EXERCISE INSTRUCTIONS:
A. Reproduce the part of the novel summary between "Ratings: 4 of" and "coming of age.", inclusive, changing "unforgettable" to "remarkable".
B. According to the novel summary, whom does Xuela eventually marry?

━━ PAGE EXTRACT ━━

Ratings: 4 of 5 out of 4 votes
Genres: Fiction, Literary
Publisher's Summary:
From the recipient of the 2010 Clifton Fadiman Medal comes an unforgettable novel of one woman's courageous coming of age.
Powerful, disturbing, and stirring, Jamaica Kincaid's novel is the deeply charged story of a woman's life on the island of Dominica. Xuela Claudette Richardson, the daughter of a Carib mother and a half-Scottish, half-African father, loses her mother to death the moment she is born and must find her way on her own.
Jamaica Kincaid takes us from Xuela's childhood in a home where she can hear the song of the sea to the tin-roofed room where she lives as a schoolgirl in the house of Jack La Batte, who becomes her first lover. Xuela develops a passion for the stevedore Roland, who steals bolts of Irish linen for her from the ships he unloads, but she eventually marries an English doctor, Philip Bailey. Xuela's intensely physical world is redolent of overripe fruit, gentian violet, sulfur, and rain on the road. It seethes with her sorrow, her deep sympathy for those who share her history, her fear of her father, and her desperate loneliness. But underlying all is "the black room of the world" that is Xuela's barrenness and life without a mother.

━━━
━━ INFORMATION SUPPLIED ━━

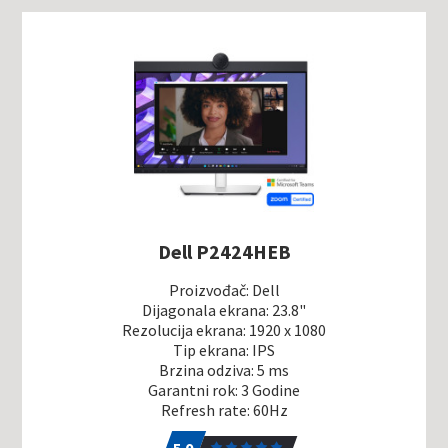
Dell P2424HEB
Proizvođač: Dell
Dijagonala ekrana: 23.8"
Rezolucija ekrana: 1920 x 1080
Tip ekrana: IPS
Brzina odziva: 5 ms
Garantni rok: 3 Godine
Refresh rate: 60Hz
5.0
1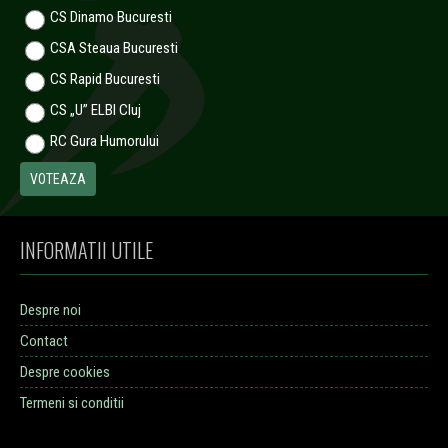
CS Dinamo Bucuresti
CSA Steaua Bucuresti
CS Rapid Bucuresti
CS „U” ELBI Cluj
RC Gura Humorului
INFORMATII UTILE
Despre noi
Contact
Despre cookies
Termeni si conditii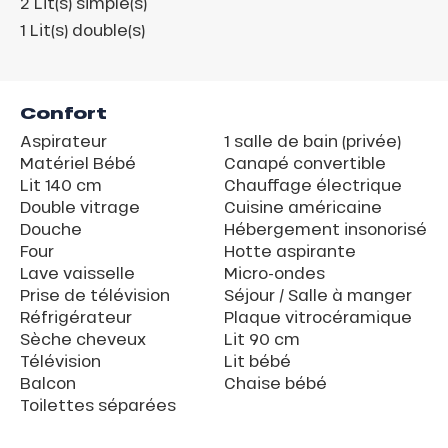
2
Lit(s) simple(s)
1
Lit(s) double(s)
Confort
Aspirateur
1 salle de bain (privée)
Matériel Bébé
Canapé convertible
Lit 140 cm
Chauffage électrique
Double vitrage
Cuisine américaine
Douche
Hébergement insonorisé
Four
Hotte aspirante
Lave vaisselle
Micro-ondes
Prise de télévision
Séjour / Salle à manger
Réfrigérateur
Plaque vitrocéramique
Sèche cheveux
Lit 90 cm
Télévision
Lit bébé
Balcon
Chaise bébé
Toilettes séparées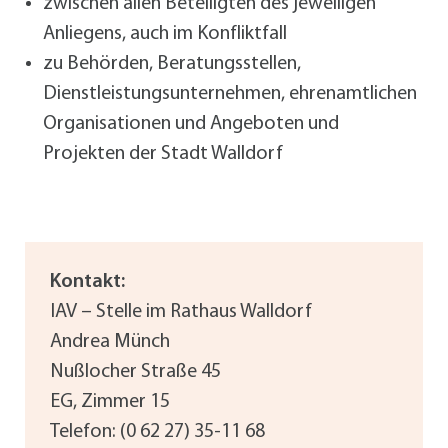
zwischen allen Beteiligten des jeweiligen
Anliegens, auch im Konfliktfall
zu Behörden, Beratungsstellen,
Dienstleistungsunternehmen, ehrenamtlichen
Organisationen und Angeboten und
Projekten der Stadt Walldorf
Kontakt:
IAV – Stelle im Rathaus Walldorf
Andrea Münch
Nußlocher Straße 45
EG, Zimmer 15
Telefon: (0 62 27) 35-11 68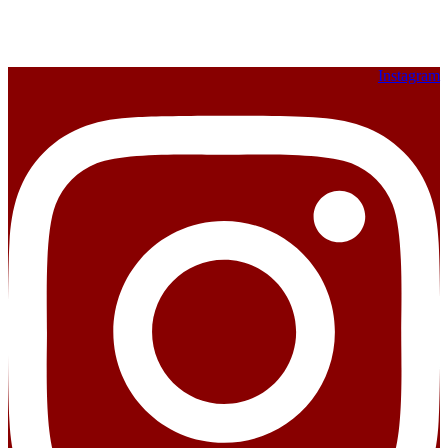
Instagram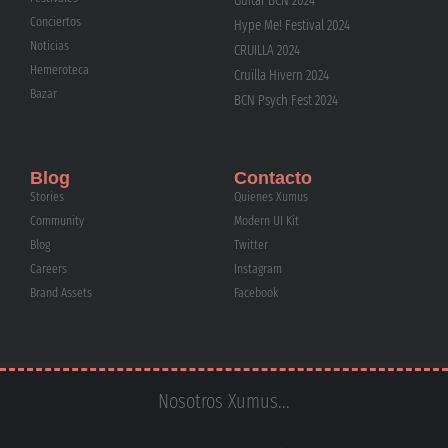
Guitar BCN 2024
Conciertos
Hype Me! Festival 2024
Noticias
CRUÏLLA 2024
Hemeroteca
Cruïlla Hivern 2024
Bazar
BCN Psych Fest 2024
Blog
Contacto
Stories
Quienes Xumus
Community
Modern UI Kit
Blog
Twitter
Careers
Instagram
Brand Assets
Facebook
Nosotros Xumus...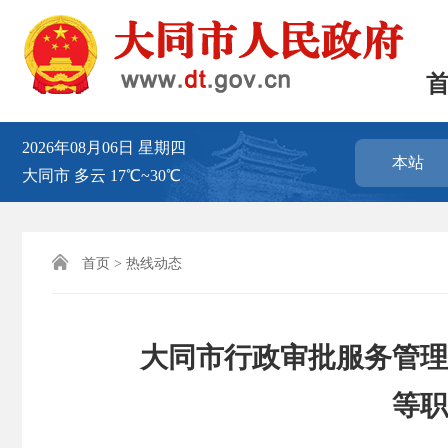
2026年08月06日
星期四
本站
大同市
多云
17℃~30℃

首页
>
热线动态
大同市行政审批服务管理
等职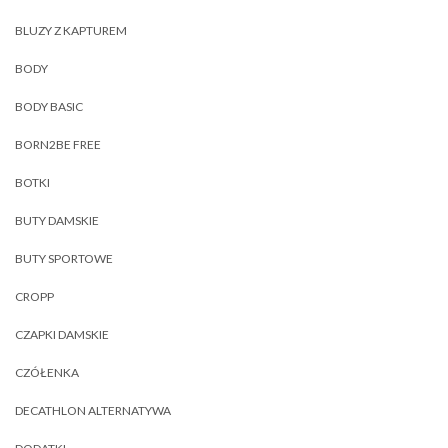
BLUZY Z KAPTUREM
BODY
BODY BASIC
BORN2BE FREE
BOTKI
BUTY DAMSKIE
BUTY SPORTOWE
CROPP
CZAPKI DAMSKIE
CZÓŁENKA
DECATHLON ALTERNATYWA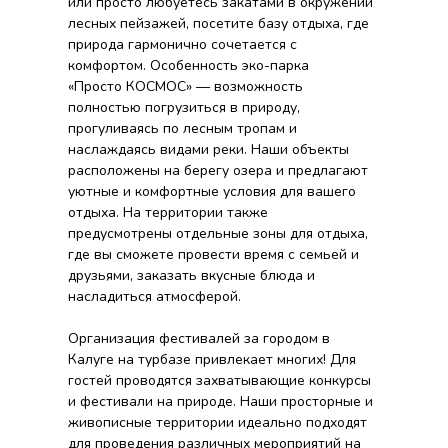
или просто любуетесь закатами в окружении
лесных пейзажей, посетите базу отдыха, где
природа гармонично сочетается с
комфортом. Особенность эко-парка
«Просто КОСМОС» — возможность
полностью погрузиться в природу,
прогуливаясь по лесным тропам и
наслаждаясь видами реки. Наши объекты
расположены на берегу озера и предлагают
уютные и комфортные условия для вашего
отдыха. На территории также
предусмотрены отдельные зоны для отдыха,
где вы сможете провести время с семьей и
друзьями, заказать вкусные блюда и
насладиться атмосферой.
Организация фестивалей за городом в
Калуге на турбазе привлекает многих! Для
гостей проводятся захватывающие конкурсы
и фестивали на природе. Наши просторные и
живописные территории идеально подходят
для проведения различных мероприятий на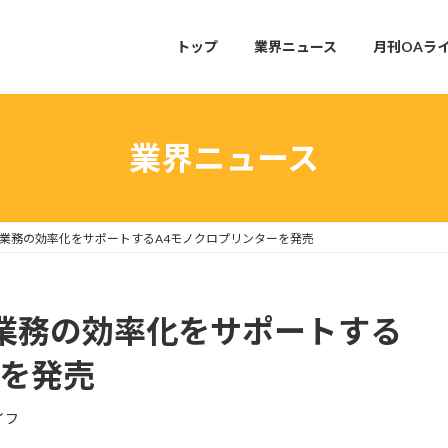
トップ
業界ニュース
月刊OAラ
業界ニュース
口業務の効率化をサポートするA4モノクロプリンターを発売
口業務の効率化をサポートする
ーを発売
イフ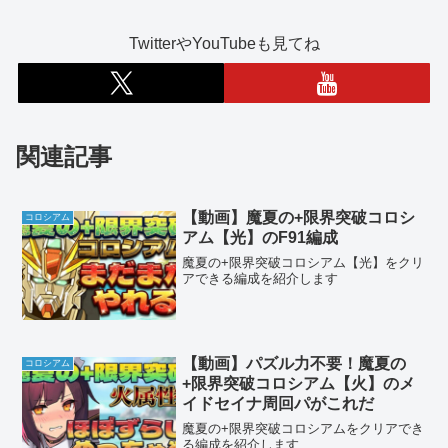
TwitterやYouTubeも見てね
関連記事
【動画】魔夏の+限界突破コロシ
コロシアム
アム【光】のF91編成
魔夏の+限界突破コロシアム【光】をクリ
アできる編成を紹介します
【動画】パズル力不要！魔夏の
コロシアム
+限界突破コロシアム【火】のメ
イドセイナ周回パがこれだ
魔夏の+限界突破コロシアムをクリアでき
る編成を紹介します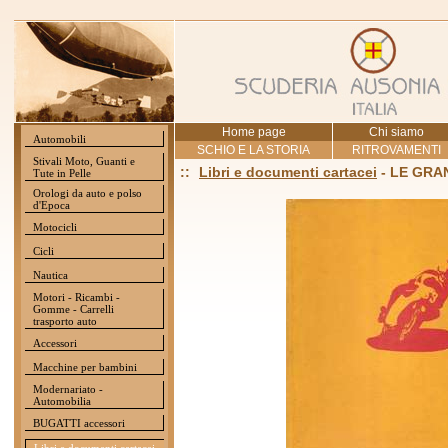
Home page
Chi siamo
Automobili
SCHIO E LA STORIA
RITROVAMENTI
Stivali Moto, Guanti e
::
Libri e documenti cartacei
- LE GRAN
Tute in Pelle
Orologi da auto e polso
d'Epoca
Motocicli
Cicli
Nautica
Motori - Ricambi -
Gomme - Carrelli
trasporto auto
Accessori
Macchine per bambini
Modernariato -
Automobilia
BUGATTI accessori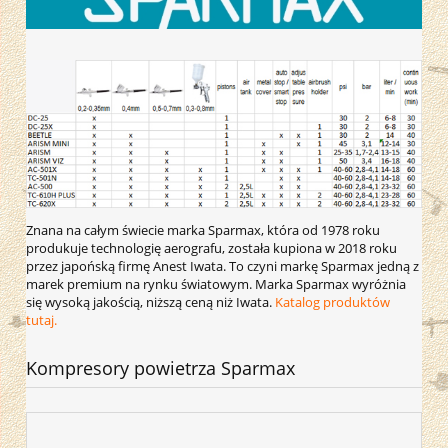
Znana na całym świecie marka Sparmax, która od 1978 roku
produkuje technologię aerografu, została kupiona w 2018 roku
przez japońską firmę Anest Iwata. To czyni markę Sparmax jedną z
marek premium na rynku światowym. Marka Sparmax wyróżnia
się wysoką jakością, niższą ceną niż Iwata.
Katalog produktów
tutaj.
Kompresory powietrza Sparmax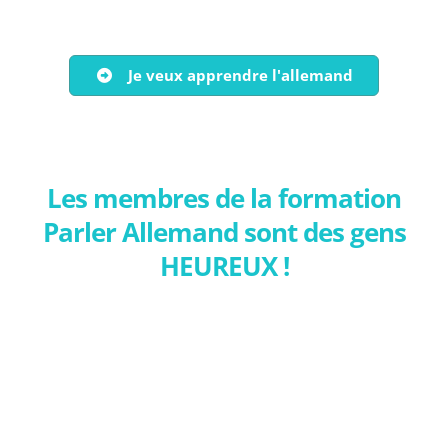
Je veux apprendre l'allemand
Les membres de la formation
Parler Allemand sont des gens
HEUREUX !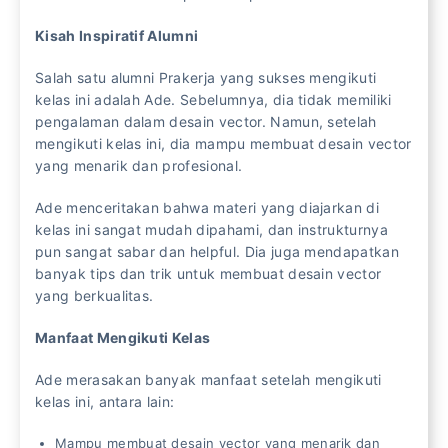
Kisah Inspiratif Alumni
Salah satu alumni Prakerja yang sukses mengikuti
kelas ini adalah Ade. Sebelumnya, dia tidak memiliki
pengalaman dalam desain vector. Namun, setelah
mengikuti kelas ini, dia mampu membuat desain vector
yang menarik dan profesional.
Ade menceritakan bahwa materi yang diajarkan di
kelas ini sangat mudah dipahami, dan instrukturnya
pun sangat sabar dan helpful. Dia juga mendapatkan
banyak tips dan trik untuk membuat desain vector
yang berkualitas.
Manfaat Mengikuti Kelas
Ade merasakan banyak manfaat setelah mengikuti
kelas ini, antara lain:
Mampu membuat desain vector yang menarik dan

━━━

TASK-BY-TASK RESULTS:
A.
Ratings: 4 of 5 out of 4 votes
Genres: Fiction, Literary
Publisher's Summary:
From the recipient of the 2010 Clifton Fadiman Medal comes an remarkable novel of one woman's courageous coming of age.

B. An English doctor, Philip Bailey.